Yes – the resort’s history is in the name.
The re-development of a deteriorated watershed around the Wheeler Basin area served as the catalyst for what is now known as one of the oldest ski resorts in the nation. It was Geneve Woods — a Ogden City native — who imagined “a natural basin filled with winter snow that would melt into clean, pure drinking water.” So it was no surprise when she won the contest for naming the new ski area, which is how the Snowbasin Resort got its name in 1938. It was one year later when Snowbasin had its first ski tow and began attracting an unprecedented amount of visitors.

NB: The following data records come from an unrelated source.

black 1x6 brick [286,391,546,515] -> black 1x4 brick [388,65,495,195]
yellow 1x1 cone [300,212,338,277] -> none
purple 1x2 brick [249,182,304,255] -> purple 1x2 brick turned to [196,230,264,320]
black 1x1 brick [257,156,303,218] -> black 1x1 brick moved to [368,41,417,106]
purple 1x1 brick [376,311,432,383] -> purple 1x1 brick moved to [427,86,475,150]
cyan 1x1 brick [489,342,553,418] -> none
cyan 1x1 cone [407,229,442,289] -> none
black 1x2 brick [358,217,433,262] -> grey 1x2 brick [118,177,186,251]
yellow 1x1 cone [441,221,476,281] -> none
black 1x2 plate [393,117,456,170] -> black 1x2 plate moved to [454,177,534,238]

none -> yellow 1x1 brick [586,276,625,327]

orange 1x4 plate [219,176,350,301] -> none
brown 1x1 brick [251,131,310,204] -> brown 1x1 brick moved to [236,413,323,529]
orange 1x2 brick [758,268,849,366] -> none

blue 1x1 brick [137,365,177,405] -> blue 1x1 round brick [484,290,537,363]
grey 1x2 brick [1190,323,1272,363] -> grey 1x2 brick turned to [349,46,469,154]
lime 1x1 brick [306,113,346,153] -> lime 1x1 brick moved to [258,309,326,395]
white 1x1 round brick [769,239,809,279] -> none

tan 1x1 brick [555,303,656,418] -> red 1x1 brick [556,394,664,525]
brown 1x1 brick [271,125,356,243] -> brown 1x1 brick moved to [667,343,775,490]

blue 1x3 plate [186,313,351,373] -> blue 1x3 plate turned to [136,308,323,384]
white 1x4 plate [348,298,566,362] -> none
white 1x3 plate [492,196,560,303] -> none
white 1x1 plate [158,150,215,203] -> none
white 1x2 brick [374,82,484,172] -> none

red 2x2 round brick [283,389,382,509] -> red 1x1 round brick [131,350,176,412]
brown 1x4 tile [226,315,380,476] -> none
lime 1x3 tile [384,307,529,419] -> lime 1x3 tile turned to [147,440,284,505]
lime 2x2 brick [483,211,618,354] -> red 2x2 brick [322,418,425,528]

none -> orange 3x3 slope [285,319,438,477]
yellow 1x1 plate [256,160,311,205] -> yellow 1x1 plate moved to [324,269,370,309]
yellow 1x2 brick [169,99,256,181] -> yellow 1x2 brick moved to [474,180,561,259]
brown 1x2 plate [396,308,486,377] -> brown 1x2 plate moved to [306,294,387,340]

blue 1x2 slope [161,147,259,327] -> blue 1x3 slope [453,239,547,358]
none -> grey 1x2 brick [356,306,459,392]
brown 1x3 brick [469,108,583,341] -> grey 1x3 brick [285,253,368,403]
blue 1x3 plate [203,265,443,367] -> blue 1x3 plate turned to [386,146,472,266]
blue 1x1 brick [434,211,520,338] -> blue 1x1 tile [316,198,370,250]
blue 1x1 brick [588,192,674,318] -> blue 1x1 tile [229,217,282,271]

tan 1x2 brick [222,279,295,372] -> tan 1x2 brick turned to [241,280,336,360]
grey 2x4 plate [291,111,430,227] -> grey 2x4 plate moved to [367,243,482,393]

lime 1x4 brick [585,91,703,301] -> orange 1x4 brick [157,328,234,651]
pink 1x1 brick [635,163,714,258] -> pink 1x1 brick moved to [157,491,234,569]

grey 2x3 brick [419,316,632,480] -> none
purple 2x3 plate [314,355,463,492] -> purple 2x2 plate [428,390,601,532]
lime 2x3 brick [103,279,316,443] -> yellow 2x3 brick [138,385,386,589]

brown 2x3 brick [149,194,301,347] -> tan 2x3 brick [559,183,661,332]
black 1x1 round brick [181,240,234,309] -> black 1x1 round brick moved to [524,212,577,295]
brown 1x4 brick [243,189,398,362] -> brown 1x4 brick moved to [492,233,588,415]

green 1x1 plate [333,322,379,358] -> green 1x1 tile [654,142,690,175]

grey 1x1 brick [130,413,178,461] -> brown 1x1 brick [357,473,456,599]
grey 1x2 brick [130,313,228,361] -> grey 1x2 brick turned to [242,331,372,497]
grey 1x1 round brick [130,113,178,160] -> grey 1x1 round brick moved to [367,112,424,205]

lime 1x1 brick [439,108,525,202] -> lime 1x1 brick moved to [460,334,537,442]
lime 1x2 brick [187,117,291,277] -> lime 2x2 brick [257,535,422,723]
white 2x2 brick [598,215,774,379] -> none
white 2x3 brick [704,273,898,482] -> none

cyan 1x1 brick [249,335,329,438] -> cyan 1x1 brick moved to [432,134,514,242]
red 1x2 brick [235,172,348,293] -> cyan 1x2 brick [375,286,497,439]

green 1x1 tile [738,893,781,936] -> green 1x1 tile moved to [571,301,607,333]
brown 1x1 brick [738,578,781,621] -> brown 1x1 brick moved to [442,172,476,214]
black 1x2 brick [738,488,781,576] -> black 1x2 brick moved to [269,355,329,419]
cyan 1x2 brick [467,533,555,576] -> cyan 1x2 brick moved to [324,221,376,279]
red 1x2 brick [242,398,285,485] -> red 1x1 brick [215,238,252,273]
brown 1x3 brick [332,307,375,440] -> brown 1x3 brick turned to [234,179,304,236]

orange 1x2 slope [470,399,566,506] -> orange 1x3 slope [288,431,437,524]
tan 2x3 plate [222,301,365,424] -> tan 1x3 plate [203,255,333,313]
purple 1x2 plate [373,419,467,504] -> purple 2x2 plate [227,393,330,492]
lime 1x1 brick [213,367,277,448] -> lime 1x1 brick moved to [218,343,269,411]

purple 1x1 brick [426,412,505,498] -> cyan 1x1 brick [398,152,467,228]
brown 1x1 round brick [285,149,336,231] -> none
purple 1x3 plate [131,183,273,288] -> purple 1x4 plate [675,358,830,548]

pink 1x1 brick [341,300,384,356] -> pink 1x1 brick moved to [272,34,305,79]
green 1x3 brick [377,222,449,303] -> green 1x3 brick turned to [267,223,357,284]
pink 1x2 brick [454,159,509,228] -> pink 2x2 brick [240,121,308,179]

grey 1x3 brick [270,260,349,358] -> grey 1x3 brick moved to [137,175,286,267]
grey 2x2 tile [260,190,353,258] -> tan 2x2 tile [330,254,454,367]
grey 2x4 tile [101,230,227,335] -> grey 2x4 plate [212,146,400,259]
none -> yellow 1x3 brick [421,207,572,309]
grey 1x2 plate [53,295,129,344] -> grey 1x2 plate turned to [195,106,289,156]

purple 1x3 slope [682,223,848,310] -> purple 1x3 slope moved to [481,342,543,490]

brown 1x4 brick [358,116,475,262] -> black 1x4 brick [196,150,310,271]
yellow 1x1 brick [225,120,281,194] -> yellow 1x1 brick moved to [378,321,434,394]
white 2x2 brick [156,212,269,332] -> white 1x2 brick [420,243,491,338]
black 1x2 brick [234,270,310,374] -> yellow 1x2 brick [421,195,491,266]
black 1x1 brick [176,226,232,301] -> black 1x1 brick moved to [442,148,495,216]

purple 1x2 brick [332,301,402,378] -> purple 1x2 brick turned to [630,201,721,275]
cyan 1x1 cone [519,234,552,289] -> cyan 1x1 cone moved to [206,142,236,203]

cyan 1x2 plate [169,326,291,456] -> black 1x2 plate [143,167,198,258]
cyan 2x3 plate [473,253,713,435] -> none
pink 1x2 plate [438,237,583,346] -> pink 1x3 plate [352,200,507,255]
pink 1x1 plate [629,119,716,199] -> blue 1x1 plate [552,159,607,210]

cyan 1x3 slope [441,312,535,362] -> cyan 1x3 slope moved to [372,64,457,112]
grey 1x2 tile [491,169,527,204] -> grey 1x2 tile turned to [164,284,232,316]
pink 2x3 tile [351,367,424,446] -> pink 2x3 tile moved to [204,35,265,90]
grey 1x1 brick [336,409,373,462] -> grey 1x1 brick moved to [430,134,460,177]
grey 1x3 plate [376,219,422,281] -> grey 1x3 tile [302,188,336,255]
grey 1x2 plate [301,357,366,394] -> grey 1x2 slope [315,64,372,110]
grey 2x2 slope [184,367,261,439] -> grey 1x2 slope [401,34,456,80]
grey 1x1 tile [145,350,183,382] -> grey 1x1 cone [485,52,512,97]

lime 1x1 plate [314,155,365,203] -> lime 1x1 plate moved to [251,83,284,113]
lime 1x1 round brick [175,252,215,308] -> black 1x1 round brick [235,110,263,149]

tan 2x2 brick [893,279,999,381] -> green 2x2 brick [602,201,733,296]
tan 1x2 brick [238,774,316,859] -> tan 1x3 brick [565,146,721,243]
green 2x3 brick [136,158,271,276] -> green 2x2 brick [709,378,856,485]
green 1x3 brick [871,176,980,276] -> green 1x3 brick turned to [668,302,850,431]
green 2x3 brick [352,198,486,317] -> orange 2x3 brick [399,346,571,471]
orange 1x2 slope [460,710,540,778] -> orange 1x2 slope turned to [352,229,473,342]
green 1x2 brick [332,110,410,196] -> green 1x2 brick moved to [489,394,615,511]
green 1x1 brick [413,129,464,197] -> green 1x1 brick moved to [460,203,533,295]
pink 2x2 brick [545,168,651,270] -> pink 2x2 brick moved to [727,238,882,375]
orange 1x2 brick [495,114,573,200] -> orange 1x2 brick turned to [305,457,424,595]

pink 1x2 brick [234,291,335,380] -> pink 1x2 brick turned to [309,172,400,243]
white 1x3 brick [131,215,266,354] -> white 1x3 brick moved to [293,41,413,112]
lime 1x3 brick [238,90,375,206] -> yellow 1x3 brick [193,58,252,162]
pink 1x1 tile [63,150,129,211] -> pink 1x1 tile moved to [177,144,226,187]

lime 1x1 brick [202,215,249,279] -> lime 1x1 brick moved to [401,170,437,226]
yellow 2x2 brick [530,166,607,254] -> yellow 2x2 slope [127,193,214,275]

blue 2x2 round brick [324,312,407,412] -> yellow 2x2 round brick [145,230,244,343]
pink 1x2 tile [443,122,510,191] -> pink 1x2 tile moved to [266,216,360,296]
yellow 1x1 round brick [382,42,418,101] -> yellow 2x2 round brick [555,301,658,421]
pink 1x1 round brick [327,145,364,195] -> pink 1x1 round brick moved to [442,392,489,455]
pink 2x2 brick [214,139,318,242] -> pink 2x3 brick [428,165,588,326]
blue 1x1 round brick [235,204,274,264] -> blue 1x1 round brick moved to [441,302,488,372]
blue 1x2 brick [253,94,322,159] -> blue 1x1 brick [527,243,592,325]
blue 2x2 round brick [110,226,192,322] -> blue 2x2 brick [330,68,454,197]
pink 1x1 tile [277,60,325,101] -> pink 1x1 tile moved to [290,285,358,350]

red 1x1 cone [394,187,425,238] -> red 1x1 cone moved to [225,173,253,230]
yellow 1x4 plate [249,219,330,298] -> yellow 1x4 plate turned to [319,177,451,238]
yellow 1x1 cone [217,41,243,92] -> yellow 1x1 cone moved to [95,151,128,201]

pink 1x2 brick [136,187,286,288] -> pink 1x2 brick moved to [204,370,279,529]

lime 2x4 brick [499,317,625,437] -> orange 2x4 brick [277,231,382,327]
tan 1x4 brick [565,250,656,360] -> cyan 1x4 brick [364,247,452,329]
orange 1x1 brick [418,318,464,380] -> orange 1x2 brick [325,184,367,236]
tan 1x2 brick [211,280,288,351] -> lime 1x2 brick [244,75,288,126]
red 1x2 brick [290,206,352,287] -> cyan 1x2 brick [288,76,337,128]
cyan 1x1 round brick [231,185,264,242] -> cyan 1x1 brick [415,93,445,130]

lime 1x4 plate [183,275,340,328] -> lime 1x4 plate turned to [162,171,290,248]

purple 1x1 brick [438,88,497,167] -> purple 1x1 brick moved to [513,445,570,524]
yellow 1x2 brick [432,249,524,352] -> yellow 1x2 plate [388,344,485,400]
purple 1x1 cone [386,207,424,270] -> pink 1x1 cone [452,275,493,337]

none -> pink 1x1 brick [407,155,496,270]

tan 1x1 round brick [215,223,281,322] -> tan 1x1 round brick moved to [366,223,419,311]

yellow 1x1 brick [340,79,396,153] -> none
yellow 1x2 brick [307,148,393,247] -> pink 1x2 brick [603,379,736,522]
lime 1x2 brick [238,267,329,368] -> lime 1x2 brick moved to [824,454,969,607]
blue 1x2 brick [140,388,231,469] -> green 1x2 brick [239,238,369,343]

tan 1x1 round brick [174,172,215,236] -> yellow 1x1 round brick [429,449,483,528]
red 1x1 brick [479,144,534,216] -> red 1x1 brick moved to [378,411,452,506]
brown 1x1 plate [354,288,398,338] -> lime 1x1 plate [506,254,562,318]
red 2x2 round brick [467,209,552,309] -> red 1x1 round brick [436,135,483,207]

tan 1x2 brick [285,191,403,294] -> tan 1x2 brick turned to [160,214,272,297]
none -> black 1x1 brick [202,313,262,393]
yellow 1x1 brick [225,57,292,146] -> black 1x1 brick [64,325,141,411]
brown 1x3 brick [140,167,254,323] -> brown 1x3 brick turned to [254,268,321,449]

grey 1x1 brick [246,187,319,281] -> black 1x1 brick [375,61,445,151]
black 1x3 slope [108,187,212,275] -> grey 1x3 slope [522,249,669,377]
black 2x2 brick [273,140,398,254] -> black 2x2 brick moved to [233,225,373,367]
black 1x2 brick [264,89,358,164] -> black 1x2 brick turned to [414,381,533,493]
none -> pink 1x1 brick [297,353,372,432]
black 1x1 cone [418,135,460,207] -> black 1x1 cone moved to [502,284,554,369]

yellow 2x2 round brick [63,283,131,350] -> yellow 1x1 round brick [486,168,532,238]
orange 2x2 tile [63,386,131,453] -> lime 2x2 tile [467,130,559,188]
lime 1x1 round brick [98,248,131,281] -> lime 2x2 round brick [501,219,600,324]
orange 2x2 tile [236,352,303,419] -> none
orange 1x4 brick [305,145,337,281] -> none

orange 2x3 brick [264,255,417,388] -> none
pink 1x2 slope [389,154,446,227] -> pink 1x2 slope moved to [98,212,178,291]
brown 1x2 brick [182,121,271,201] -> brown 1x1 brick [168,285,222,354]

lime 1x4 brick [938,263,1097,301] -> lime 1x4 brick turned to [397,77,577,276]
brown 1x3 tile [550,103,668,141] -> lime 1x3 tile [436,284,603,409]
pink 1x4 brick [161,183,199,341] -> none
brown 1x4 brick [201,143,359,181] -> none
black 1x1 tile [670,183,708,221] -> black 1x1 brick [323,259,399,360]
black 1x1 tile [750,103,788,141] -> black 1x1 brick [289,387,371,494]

So let the expansion begin!
Snowbasin was officially opened in 1940. By 1941 they opened their first ski school and began building their first mile-long chairlift (the Wildcat) — but progress terminated on the chairlift because of World War II, during which time the resort remained closed. In 1945 it reopened; and in 1946, construction of the Wildcat chairlift completed. With the war now over, and a multitude of highly energized soldiers with expert skiing abilities seeking to shed memories of war, recreational skiing quickly became a favorite pastime for many. As an honor to John Paul Jones — a Ogden native and fallen soldier with an affinity for the area, Snowbasin added a second chairlift and called it the John Paul Chairlift.
As time moved on …
The 50’s brought about very few changes at Snowbasin, but the 60’s welcomed quite a few new ones. Construction of the Glendale Inn Lodge took place in the same area as the original Forest Service shelter; the Porcupine Chairlift replaced a rope-tow system; and the Wildcat double chairlift replaced the single chairlift.
During the 70’s and 80’s, the resort changed ownership quite a few times. It was in this decade when the name got changed to Snowbasin (1978) from Snow Basin, essentially the same name, but with no space. How clever, a name change to the same name – who would have thunk it?
In 1979, Snowbasin moved on to add a new triple chairlift known as the Middle Bowl, and expanded the lodge by 2,700 square feet. Oh yeah, they were on their way!
Snowbasin goes R.O.G.U.E!
In 1985, with a new master plan in play, the Utah ski area went all-in with designs to develop a four-season resort. A land exchange with the Forest Service was also included in the plans. While study for the plans were underway, construction of a new road – Trappers Loop – materialized (1989), making the journey from Salt Lake International Airport effortless, and more accessible for visitors.
Then in 2000, it happened … the land exchange was complete, and Snowbasin was given 1,377 acres of land, and 11,757 acres of private land, and IT.WAS.ON! By 2002 Snowbasin was showcased to the world as the Olympic Winter Games venue for the men’s and women’s downhill, super G and combined races. In 2004 the resort celebrated its first summer opening – during which time Sunday afternoons became a day for locals to feast on Blues, Brews and BBQ … a weekly outdoor concert, free to the public, and a tradition that still holds true today.
But the big reveal for the 2015/16 ski season was an 11 million gallon snow-making reservoir, installed over 2.5 acres for the purpose of increasing snow-making capabilities.
With 3,000 ski-able acres; 3,000 vertical feet; two magic carpets; nine ski lifts (two of which are gondolas); one tram; a tubing hill with five lanes and rope-tow system; four mountain lodges; 26 miles of color coded hiking and biking trails; children activities; and so much more, Snowbasin has managed to position itself as one of the most exciting family friendly places to visit. . . not only during the winter, but all year long.
It was first a basin – then a name – then a “huge winter playground,” and now it’s the Snowbasin 75th Anniversary! What more do you need to know, and what more can you ask for in a resort? So don’t think, just go and experience the rich history of a beautiful area once home to the Ute and Shoshone tribes, loved for its wild game and fresh fish. Congratulations Snowbasin … you have arrived!